Le décalage entre les sentiments amoureux réels et la superficialité des codes de la bonne bourgeoisie se retrouve dans le contraste musical entre le caractère intime des ensembles (qui évolue rapidement vers un débordement expressif) et le faste des fêtes parisiennes (danses populaires, chœurs et orchestre brillants), contraste d’autant plus accentué dans le dernier duo de Violetta et Alfredo que la musique de carnaval retentit au loin, dans une réminiscence du rythme de valse de l’acte I (« Parigi, o cara »).
L’écriture orchestrale de La Traviata
L’écriture instrumentale n’est pas en reste dans La Traviata, avec un orchestre qui prend en charge tout ce qui ne peut être exprimé par les mots. En témoignent la lecture de la lettre d’Alfredo, où la voix de Violetta est parlée tandis que la charge expressive est dévolue à l’orchestre. Le prélude à l’orchestration éthérée et aux accords altérés (prémisses de la lente agonie de Violetta) qui évolue vers un cantabile des violoncelles accompagné par un motif léger des violons, en est également un bon exemple et figure la dualité entre amour et société qui coexistent constamment dans l’opéra. À travers son orchestre, qui n’est plus seulement un accompagnateur des voix, Verdi tend à unifier davantage son drame par une cohérence des rythmes, des motifs, des timbres et des caractères musicaux.

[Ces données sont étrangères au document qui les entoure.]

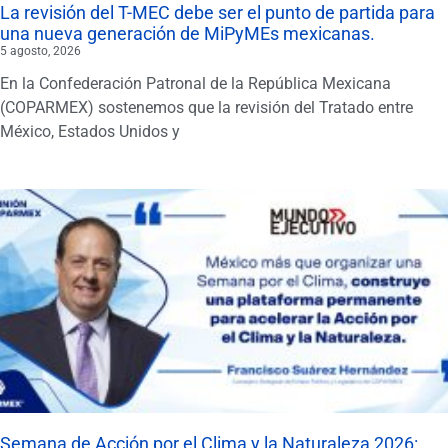
La revisión del T-MEC debe ser el punto de partida para
una nueva generación de MiPyMEs mexicanas.
5 agosto, 2026
En la Confederación Patronal de la República Mexicana
(COPARMEX) sostenemos que la revisión del Tratado entre
México, Estados Unidos y
Semana de Acción por el Clima y la Naturaleza 2026: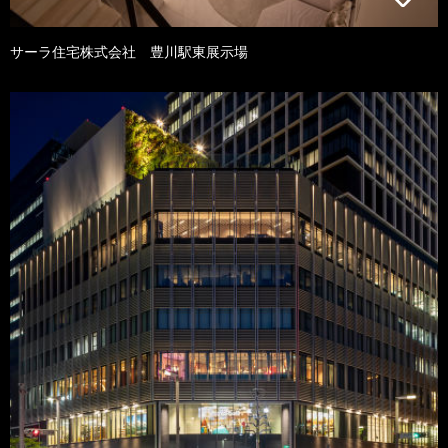
サーラ住宅株式会社 豊川駅東展示場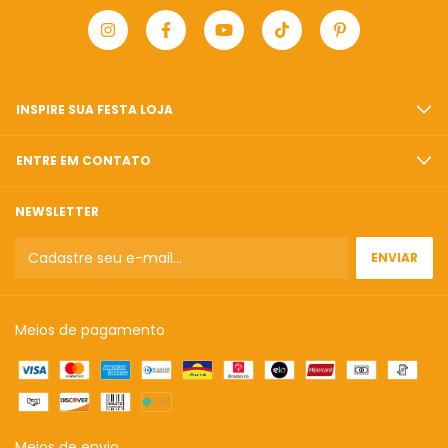
INSPIRE SUA FESTA LOJA
ENTRE EM CONTATO
NEWSLETTER
Meios de pagamento
Meios de envio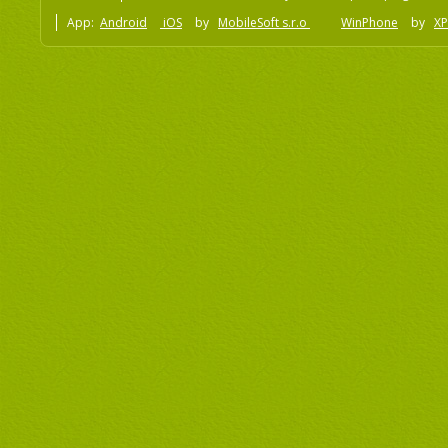
App:
Android
iOS
by
MobileSoft s.r.o
WinPhone
by
XP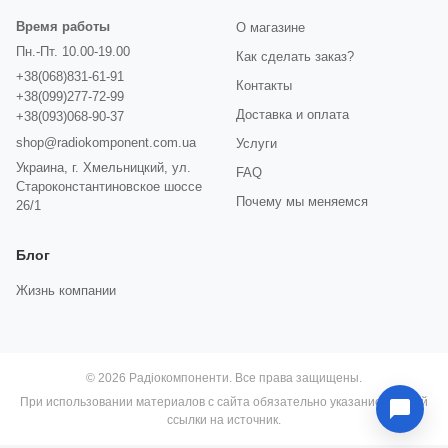
Время работы
О магазине
Пн.-Пт. 10.00-19.00
Как сделать заказ?
+38(068)831-61-91
Контакты
+38(099)277-72-99
Доставка и оплата
+38(093)068-90-37
shop@radiokomponent.com.ua
Услуги
Украина, г. Хмельницкий, ул.
FAQ
Староконстантиновское шоссе
Почему мы меняемся
26/1
Блог
Жизнь компании
© 2026 Радіокомпоненти. Все права защищены.
При использовании материалов с сайта обязательно указание прямой
ссылки на источник.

Quelques instruments solistes créent un dialogue avec les voix, renforçant le caractère intimiste de cet opéra : le thème de l’amour d’Alfredo lorsque Violetta lit la lettre de Germont joué par un violon solo ou encore la lamentation du hautbois dans le dernier air de Violetta (« Addio del passato ») en sont les plus brillants exemples de l’acte III.